Begin

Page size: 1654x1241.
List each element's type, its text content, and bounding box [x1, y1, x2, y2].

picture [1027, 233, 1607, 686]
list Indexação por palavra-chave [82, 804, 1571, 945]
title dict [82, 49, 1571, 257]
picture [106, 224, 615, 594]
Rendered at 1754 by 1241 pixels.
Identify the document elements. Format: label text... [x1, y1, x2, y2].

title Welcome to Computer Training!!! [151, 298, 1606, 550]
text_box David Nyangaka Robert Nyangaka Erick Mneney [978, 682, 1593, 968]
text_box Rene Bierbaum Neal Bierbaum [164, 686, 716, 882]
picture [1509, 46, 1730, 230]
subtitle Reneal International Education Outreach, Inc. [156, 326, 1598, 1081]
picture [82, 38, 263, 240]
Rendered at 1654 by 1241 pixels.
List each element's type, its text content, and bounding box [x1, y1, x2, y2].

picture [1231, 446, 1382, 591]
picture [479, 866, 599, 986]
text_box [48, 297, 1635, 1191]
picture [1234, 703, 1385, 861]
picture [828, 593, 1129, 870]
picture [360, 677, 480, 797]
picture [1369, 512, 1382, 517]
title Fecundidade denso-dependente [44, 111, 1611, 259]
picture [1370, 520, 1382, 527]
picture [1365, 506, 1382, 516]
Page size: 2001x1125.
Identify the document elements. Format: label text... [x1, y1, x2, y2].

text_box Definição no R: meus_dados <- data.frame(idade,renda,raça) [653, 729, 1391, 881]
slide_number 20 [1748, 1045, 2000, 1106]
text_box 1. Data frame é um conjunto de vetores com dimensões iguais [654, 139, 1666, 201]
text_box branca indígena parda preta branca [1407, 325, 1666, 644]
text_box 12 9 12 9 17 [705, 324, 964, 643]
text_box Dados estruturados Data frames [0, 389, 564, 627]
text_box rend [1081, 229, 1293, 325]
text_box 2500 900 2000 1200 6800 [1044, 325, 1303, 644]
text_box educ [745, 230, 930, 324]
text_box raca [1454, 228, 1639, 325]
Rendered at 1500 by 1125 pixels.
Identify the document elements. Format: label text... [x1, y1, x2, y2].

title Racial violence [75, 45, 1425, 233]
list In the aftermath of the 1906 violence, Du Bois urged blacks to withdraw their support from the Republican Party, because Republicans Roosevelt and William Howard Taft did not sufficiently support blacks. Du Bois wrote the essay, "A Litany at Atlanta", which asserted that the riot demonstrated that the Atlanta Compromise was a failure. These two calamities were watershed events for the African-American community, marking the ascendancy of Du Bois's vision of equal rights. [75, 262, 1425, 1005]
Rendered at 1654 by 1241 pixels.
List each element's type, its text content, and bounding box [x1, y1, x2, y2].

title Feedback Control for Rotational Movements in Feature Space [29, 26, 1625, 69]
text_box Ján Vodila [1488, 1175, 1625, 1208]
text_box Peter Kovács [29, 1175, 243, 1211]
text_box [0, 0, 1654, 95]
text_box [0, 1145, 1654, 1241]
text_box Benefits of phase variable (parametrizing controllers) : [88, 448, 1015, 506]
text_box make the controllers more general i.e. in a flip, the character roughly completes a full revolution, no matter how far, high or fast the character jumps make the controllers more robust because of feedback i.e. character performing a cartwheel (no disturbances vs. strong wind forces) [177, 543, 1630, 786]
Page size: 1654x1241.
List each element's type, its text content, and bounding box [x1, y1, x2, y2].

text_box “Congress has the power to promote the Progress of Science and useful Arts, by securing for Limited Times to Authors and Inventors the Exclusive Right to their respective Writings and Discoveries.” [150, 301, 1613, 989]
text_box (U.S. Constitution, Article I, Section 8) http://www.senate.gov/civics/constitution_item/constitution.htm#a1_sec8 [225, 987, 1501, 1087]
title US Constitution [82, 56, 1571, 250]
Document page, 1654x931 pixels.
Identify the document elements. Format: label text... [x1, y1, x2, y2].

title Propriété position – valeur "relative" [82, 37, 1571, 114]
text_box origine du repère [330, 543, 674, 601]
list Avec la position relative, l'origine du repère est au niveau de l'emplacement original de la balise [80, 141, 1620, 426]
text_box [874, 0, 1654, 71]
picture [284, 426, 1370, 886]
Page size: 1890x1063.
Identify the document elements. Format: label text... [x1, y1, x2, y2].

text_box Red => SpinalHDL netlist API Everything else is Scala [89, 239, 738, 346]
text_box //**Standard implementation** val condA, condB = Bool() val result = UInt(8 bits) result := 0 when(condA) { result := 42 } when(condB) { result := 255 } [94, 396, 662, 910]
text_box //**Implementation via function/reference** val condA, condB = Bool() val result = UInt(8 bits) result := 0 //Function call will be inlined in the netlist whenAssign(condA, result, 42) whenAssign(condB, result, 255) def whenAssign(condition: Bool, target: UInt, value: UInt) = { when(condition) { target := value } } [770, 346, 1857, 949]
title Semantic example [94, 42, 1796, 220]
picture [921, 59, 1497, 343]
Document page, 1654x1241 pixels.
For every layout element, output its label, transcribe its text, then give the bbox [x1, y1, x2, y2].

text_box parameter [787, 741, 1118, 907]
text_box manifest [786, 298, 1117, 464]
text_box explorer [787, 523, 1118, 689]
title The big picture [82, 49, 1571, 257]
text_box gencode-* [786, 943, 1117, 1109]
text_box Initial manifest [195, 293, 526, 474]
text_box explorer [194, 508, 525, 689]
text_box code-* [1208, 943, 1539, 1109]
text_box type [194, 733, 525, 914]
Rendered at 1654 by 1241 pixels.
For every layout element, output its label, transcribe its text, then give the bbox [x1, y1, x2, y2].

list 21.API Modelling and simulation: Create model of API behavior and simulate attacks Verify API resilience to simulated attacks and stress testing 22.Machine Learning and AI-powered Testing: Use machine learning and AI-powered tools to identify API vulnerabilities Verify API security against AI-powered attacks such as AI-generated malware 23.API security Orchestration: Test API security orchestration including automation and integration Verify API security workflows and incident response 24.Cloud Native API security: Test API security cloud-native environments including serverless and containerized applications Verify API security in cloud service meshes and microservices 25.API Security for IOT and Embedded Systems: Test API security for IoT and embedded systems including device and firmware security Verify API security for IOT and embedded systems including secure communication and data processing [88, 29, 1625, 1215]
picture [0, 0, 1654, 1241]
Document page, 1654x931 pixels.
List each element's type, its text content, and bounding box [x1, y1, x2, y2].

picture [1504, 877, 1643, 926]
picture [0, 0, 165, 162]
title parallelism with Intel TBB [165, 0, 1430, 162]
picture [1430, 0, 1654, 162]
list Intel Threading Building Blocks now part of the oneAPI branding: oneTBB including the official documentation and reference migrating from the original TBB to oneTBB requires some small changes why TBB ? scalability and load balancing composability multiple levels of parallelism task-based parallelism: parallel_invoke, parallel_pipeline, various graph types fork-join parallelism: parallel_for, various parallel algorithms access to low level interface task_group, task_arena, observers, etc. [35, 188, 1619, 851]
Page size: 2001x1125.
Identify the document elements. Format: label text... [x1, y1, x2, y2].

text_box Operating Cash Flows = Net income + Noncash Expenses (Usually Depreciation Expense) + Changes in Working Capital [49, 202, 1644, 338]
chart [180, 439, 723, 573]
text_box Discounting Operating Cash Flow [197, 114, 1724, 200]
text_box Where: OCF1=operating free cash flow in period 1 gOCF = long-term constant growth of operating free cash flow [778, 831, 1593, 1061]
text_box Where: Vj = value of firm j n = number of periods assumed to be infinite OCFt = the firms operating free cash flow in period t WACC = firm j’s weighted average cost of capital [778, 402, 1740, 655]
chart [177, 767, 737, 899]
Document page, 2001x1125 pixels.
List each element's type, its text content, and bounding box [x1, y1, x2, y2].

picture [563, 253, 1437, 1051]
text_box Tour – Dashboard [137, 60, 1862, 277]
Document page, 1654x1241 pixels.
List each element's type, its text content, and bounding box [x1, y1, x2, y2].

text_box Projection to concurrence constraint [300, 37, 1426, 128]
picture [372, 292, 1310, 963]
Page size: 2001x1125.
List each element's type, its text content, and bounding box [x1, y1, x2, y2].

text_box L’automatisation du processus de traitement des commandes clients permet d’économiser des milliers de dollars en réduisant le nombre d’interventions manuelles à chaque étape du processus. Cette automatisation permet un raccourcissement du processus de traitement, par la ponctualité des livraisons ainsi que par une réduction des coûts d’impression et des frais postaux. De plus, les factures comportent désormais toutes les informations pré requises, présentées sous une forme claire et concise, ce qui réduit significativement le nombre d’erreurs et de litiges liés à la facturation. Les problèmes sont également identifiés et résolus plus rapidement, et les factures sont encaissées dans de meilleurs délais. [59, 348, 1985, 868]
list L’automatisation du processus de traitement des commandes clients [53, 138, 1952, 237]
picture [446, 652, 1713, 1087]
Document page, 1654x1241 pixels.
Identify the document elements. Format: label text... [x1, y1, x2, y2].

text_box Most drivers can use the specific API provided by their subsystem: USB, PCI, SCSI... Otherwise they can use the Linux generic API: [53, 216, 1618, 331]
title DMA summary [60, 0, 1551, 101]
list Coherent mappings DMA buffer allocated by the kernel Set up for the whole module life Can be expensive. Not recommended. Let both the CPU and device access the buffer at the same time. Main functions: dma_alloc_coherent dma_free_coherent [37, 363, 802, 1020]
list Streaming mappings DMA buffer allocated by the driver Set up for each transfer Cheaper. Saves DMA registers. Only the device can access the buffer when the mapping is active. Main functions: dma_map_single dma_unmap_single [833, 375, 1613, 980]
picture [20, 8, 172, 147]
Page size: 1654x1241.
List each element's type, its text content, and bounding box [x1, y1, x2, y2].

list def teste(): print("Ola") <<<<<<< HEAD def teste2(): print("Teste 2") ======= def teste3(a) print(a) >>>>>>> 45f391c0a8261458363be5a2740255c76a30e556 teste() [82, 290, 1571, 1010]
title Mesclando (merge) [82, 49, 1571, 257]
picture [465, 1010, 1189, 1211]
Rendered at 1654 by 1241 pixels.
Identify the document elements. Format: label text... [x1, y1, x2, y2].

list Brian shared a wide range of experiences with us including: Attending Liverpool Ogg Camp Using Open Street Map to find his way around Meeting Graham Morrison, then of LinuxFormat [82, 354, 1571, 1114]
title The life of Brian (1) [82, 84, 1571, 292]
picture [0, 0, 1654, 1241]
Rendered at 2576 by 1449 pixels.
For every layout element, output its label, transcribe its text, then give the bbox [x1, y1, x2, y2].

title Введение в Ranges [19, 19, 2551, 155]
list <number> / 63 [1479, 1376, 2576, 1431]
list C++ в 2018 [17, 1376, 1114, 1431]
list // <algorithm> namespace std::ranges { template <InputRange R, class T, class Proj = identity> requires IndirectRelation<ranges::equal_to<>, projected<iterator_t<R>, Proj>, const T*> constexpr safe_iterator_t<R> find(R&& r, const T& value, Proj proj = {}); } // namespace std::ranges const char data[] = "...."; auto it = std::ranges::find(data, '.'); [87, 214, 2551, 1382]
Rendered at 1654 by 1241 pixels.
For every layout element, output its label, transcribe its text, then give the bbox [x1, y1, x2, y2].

End

# YOUR INSTRUCTIONS
Reproduce the lines above verbatim, starting at the first line and ending at the line that contains "picture [106, 224, 615, 594]", both ends included.

# THE OUTPUT
Page size: 1654x1241.
List each element's type, its text content, and bounding box [x1, y1, x2, y2].

picture [1027, 233, 1607, 686]
list Indexação por palavra-chave [82, 804, 1571, 945]
title dict [82, 49, 1571, 257]
picture [106, 224, 615, 594]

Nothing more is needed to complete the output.